Donna was newly promoted into a leadership role with significant impact.  She had some great ideas she wanted to implement, with passion and energy to match.  She was raring to go and could hardly live through the transition period.

Yet, when talking about her vision for the near term future, her enthusiasm went from a Ferrari on a ultra-caffeinated speed cocktail, to a crawling, sedate turtle on Valium.

In fact, whenever Donna started speaking of the implementation of her ideas, her huge grin would dissipate into a tight-lipped pretend smile,
her speech would become peppered with things like “baby steps”, “it will be hard” and “it’s a lot to change in this organization”.

“But Donna,” I said, “What if this is the year of massive, successful change for your team? Imagine, you could be looking back a few years down the line, and saying, remember 2012? Yeah, that was the year it all changed on a dime.”

Donna looked at me as though I was out of my mind.

I wasn’t out my mind, I was just out of my “business as usual” mind.

The assumption is that change is hard.  The party line is that rolling out small, incremental changes is the only way to achieve the new, big, radically different vision – it’s just that it will take five years.
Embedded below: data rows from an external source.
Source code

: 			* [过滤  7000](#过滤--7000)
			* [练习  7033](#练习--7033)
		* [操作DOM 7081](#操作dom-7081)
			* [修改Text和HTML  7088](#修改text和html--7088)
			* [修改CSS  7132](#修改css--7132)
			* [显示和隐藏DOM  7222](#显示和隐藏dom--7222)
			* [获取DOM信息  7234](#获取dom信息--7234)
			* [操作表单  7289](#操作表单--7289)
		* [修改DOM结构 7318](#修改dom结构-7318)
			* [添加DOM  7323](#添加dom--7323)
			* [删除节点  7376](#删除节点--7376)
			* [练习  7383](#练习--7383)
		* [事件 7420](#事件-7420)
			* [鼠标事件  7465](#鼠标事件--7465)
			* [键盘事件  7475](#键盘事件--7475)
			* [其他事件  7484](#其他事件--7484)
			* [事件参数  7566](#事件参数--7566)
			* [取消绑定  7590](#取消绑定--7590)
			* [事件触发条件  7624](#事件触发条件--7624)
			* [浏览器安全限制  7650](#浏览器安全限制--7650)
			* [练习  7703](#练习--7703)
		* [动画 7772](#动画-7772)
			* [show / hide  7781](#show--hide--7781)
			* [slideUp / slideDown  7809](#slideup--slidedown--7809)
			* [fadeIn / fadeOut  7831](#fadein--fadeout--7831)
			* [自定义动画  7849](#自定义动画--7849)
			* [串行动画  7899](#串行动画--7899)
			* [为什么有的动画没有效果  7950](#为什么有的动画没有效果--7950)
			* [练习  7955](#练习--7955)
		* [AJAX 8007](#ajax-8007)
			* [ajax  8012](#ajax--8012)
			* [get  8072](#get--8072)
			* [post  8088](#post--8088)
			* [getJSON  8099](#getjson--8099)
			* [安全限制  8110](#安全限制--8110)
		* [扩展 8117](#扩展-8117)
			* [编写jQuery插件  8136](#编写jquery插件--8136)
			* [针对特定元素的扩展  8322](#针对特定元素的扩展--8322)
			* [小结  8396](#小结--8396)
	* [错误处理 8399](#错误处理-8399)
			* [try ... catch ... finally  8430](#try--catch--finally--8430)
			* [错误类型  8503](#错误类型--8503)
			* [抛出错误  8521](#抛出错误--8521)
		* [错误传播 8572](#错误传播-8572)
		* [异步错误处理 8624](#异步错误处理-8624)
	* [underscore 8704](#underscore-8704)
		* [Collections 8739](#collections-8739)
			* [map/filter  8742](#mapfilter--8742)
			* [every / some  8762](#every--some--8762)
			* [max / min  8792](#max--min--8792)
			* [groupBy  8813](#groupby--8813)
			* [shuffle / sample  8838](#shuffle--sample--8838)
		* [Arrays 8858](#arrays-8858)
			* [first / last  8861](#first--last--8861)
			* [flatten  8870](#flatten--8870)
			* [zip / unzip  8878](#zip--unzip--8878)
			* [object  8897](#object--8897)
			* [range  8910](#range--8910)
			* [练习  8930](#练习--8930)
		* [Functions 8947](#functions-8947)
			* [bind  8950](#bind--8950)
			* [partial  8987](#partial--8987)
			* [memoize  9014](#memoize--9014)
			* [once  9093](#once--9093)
Or ten.

Or may be even longer, because by the time we’re in year 3, there’s a new vision.  Or a new Donna.

Why should change be hard?

Isn’t the greatest built-in skill that we all have as humans our ability to adapt?  And adapt we do, especially in two scenarios:

When we have no choice:  if you move from the US to the UK, you will adapt very quickly to driving on the other side of road.  There’s no drawn out small, incremental change to how you drive.  One day you’re driving on the right, and the next, you’re driving on the left.  You adapt.
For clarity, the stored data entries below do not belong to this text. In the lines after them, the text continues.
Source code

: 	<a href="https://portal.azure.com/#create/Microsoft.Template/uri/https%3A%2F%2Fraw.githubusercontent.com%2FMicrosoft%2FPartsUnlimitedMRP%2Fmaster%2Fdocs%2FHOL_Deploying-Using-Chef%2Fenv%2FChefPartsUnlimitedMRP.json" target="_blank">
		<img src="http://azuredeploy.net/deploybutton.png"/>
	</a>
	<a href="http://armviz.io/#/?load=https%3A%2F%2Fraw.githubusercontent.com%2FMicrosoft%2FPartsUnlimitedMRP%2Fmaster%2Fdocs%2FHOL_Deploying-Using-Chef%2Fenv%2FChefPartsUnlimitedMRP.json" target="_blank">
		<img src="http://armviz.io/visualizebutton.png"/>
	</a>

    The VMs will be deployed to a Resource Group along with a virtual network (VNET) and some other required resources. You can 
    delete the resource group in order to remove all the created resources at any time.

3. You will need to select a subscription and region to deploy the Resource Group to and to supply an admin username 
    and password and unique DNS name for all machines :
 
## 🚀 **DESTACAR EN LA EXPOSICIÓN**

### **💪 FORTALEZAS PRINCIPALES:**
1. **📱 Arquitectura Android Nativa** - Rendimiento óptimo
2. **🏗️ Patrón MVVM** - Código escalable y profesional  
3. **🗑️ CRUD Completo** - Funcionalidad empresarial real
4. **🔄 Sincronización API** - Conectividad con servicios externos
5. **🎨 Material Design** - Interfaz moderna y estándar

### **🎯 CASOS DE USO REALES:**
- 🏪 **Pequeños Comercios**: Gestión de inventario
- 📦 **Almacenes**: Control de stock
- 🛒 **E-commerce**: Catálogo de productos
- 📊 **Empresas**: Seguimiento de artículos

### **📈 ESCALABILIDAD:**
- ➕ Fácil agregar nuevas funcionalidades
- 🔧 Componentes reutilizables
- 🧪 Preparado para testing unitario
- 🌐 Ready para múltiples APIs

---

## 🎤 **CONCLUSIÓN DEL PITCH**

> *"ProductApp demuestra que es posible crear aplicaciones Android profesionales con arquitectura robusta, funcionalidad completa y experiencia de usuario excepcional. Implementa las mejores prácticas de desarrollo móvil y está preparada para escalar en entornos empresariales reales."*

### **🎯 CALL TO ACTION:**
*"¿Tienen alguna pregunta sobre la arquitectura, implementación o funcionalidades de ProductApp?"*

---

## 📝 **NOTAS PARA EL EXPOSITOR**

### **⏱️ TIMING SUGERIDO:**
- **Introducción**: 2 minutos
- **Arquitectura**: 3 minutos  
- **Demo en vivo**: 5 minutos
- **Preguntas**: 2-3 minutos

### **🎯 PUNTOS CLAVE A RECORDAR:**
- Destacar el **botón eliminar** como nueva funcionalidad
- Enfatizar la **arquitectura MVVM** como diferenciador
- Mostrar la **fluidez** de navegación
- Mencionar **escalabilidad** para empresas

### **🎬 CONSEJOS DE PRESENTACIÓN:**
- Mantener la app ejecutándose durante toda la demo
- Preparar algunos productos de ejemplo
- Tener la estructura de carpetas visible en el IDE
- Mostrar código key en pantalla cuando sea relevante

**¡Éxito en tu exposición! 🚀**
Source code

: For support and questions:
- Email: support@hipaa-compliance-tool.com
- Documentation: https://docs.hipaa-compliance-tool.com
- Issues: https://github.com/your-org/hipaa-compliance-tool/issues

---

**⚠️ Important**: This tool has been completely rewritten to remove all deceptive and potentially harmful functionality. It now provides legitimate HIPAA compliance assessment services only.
When adapting is the only way to get what we want: how do you communicate with someone who doesn’t speak your language? You learn reasonably quickly that shouting the same words louder doesn’t suddenly increase the shop keeper’s comprehension.  So you adapt and quickly learn how to say “how much” and “yes” and “no”.

Somehow though, in an organization, we don’t expect anyone to adapt quickly.  We anticipate a long, painful and drawn out process before an existing team adopts the new behaviours and processes that lead to the new desired outcomes.

We expect baby steps.

But what if Donna approached her new ideas and their implementation like driving on the other side of the road? Could the switch be done from one day to the next?
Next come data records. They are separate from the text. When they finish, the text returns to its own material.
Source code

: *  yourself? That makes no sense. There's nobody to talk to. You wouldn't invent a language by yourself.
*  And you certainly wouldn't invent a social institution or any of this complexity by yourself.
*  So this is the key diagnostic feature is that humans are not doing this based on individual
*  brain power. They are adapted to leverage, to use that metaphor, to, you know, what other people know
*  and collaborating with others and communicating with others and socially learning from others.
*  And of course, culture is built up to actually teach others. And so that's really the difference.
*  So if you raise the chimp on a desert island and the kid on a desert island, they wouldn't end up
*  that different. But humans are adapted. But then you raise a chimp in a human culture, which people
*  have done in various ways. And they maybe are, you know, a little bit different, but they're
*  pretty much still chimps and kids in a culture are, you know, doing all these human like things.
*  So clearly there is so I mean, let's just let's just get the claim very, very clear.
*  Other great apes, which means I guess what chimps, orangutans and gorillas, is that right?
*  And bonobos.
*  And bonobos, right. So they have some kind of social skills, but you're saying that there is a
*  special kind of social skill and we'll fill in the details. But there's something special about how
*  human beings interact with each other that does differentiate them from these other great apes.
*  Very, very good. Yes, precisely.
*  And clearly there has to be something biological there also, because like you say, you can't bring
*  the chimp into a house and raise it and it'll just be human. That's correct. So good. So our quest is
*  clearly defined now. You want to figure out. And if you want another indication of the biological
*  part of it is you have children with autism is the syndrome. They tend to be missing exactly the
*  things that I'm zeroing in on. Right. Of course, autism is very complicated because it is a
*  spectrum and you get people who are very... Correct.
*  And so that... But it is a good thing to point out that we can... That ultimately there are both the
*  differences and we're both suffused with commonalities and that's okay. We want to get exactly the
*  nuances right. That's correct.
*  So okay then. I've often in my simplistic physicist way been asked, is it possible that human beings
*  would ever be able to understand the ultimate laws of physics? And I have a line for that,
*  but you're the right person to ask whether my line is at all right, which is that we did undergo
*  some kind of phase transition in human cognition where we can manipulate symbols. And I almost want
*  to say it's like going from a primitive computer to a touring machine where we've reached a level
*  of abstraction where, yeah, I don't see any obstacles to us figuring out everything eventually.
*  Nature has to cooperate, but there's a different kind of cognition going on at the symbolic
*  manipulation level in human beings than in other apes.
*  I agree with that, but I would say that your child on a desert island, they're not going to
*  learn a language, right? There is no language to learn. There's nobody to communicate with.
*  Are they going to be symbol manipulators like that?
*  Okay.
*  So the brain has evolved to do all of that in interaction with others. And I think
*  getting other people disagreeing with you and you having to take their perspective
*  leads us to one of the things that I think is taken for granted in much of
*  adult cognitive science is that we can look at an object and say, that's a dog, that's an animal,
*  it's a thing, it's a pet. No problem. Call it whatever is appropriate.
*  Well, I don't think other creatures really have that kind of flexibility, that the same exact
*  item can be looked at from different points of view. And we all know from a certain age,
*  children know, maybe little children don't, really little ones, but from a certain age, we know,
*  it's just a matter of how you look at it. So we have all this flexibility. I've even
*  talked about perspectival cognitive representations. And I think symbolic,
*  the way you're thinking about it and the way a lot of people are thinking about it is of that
In the IT world, we do that all the time.  We turn off a legacy system at midnight, and replace it with a new system.  The next morning, everyone has to use the new system, and usually, around 1-2 weeks in, they can’t imagine having used anything else.

And just like that, the change is done.

What’s the difference between Donna’s new ideas and the new IT system?  Why can’t a new idea be “turned on”, and the old way of doing things, old way of behaving be “turned off” at midnight?

Even in our own lives, we expect change to take a long time.  I concede that seeing the results of change can take time.  For example, going from being a messy hoarder to a neat minimalist could take weeks or even months.

But making the change in our head and in our behaviour takes an instant:

  • Turn off the “messy” program, turn on “minimalist” program. (habit switch)
  • Stop saying “I’m rubbish at design” and start saying “I study design” (belief switch)
  • Replace “I’m unfit” with “I’m a runner”  (identity switch)

It starts with changing the program that runs in our heads, and that literally is a switch completely in our control.

In Donna’s case, I joked that she could just fire everyone and hire a whole bunch of new people who would simply take the new processes at face value and get on with it.

Donna laughed, and said, “Or I could just zap their brains and wipe out their memory …”.

As it turned out, Donna was head hunted away a short while later by a company who liked big, bold, change and left baby steps to toddlers.

My question to you is which big sweeping change are  you hiding behind the whole “baby steps” thing?

Are you tinkering with the colours of your logo, doing a couple of half-hearted pushups, and taking just one sugar instead of two in your coffee?

Are you wasting time on tweaks when you could be hitting the big switch in your head that unleashes your very own Ferrari?